What to work on:
Transcribe the records in their entirety, exactly as given.

Supplied information:
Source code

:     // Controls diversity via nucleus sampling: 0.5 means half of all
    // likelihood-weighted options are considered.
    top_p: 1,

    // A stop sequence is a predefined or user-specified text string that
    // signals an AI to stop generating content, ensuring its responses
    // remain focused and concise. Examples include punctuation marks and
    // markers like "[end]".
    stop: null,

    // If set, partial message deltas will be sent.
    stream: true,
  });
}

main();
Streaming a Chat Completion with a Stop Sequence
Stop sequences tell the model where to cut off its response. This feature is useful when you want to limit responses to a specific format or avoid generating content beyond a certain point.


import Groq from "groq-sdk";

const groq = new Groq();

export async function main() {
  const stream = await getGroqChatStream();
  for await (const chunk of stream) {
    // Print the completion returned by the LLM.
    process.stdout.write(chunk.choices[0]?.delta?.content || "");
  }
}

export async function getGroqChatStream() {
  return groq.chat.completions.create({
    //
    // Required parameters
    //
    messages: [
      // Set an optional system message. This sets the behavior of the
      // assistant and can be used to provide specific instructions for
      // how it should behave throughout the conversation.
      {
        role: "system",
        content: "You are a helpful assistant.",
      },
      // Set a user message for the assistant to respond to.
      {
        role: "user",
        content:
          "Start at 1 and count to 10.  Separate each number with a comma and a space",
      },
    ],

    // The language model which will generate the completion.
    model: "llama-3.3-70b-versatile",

Result for this exercise:
Source code

:     // Controls diversity via nucleus sampling: 0.5 means half of all
    // likelihood-weighted options are considered.
    top_p: 1,

    // A stop sequence is a predefined or user-specified text string that
    // signals an AI to stop generating content, ensuring its responses
    // remain focused and concise. Examples include punctuation marks and
    // markers like "[end]".
    stop: null,

    // If set, partial message deltas will be sent.
    stream: true,
  });
}

main();
Streaming a Chat Completion with a Stop Sequence
Stop sequences tell the model where to cut off its response. This feature is useful when you want to limit responses to a specific format or avoid generating content beyond a certain point.


import Groq from "groq-sdk";

const groq = new Groq();

export async function main() {
  const stream = await getGroqChatStream();
  for await (const chunk of stream) {
    // Print the completion returned by the LLM.
    process.stdout.write(chunk.choices[0]?.delta?.content || "");
  }
}

export async function getGroqChatStream() {
  return groq.chat.completions.create({
    //
    // Required parameters
    //
    messages: [
      // Set an optional system message. This sets the behavior of the
      // assistant and can be used to provide specific instructions for
      // how it should behave throughout the conversation.
      {
        role: "system",
        content: "You are a helpful assistant.",
      },
      // Set a user message for the assistant to respond to.
      {
        role: "user",
        content:
          "Start at 1 and count to 10.  Separate each number with a comma and a space",
      },
    ],

    // The language model which will generate the completion.
    model: "llama-3.3-70b-versatile",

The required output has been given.